GOAL: Reproduce the lines of the items below word for word, starting at the line containing "pose: elev=282.1 azim=17.3" and ending after the line containing "Dot at: (349, 298)".

Recorded data:
★ ★ ★
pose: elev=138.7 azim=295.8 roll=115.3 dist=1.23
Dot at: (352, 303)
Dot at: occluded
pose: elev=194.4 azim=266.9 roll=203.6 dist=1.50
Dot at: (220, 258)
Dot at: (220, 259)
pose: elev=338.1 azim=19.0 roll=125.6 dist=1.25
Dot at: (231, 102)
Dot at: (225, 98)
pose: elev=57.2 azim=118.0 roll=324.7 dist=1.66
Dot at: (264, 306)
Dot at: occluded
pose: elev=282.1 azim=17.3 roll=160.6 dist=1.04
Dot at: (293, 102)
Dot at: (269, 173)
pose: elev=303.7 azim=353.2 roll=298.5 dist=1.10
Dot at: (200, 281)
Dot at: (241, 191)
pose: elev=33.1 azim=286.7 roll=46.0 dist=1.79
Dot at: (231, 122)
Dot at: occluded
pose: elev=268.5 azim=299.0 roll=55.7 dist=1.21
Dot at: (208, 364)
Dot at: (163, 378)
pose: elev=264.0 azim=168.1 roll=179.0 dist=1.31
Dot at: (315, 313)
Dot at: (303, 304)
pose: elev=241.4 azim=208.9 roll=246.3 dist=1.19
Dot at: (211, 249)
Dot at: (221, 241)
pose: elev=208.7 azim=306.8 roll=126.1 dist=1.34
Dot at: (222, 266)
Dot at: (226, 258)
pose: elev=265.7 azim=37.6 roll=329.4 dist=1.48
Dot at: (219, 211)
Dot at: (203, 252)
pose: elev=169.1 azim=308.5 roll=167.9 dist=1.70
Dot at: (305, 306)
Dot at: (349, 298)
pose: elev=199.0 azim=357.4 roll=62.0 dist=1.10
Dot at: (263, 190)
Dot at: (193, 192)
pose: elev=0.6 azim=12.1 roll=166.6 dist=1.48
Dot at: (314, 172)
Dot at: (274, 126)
★ ★ ★
EXERCISE ANSWER:
pose: elev=282.1 azim=17.3 roll=160.6 dist=1.04
Dot at: (293, 102)
Dot at: (269, 173)
pose: elev=303.7 azim=353.2 roll=298.5 dist=1.10
Dot at: (200, 281)
Dot at: (241, 191)
pose: elev=33.1 azim=286.7 roll=46.0 dist=1.79
Dot at: (231, 122)
Dot at: occluded
pose: elev=268.5 azim=299.0 roll=55.7 dist=1.21
Dot at: (208, 364)
Dot at: (163, 378)
pose: elev=264.0 azim=168.1 roll=179.0 dist=1.31
Dot at: (315, 313)
Dot at: (303, 304)
pose: elev=241.4 azim=208.9 roll=246.3 dist=1.19
Dot at: (211, 249)
Dot at: (221, 241)
pose: elev=208.7 azim=306.8 roll=126.1 dist=1.34
Dot at: (222, 266)
Dot at: (226, 258)
pose: elev=265.7 azim=37.6 roll=329.4 dist=1.48
Dot at: (219, 211)
Dot at: (203, 252)
pose: elev=169.1 azim=308.5 roll=167.9 dist=1.70
Dot at: (305, 306)
Dot at: (349, 298)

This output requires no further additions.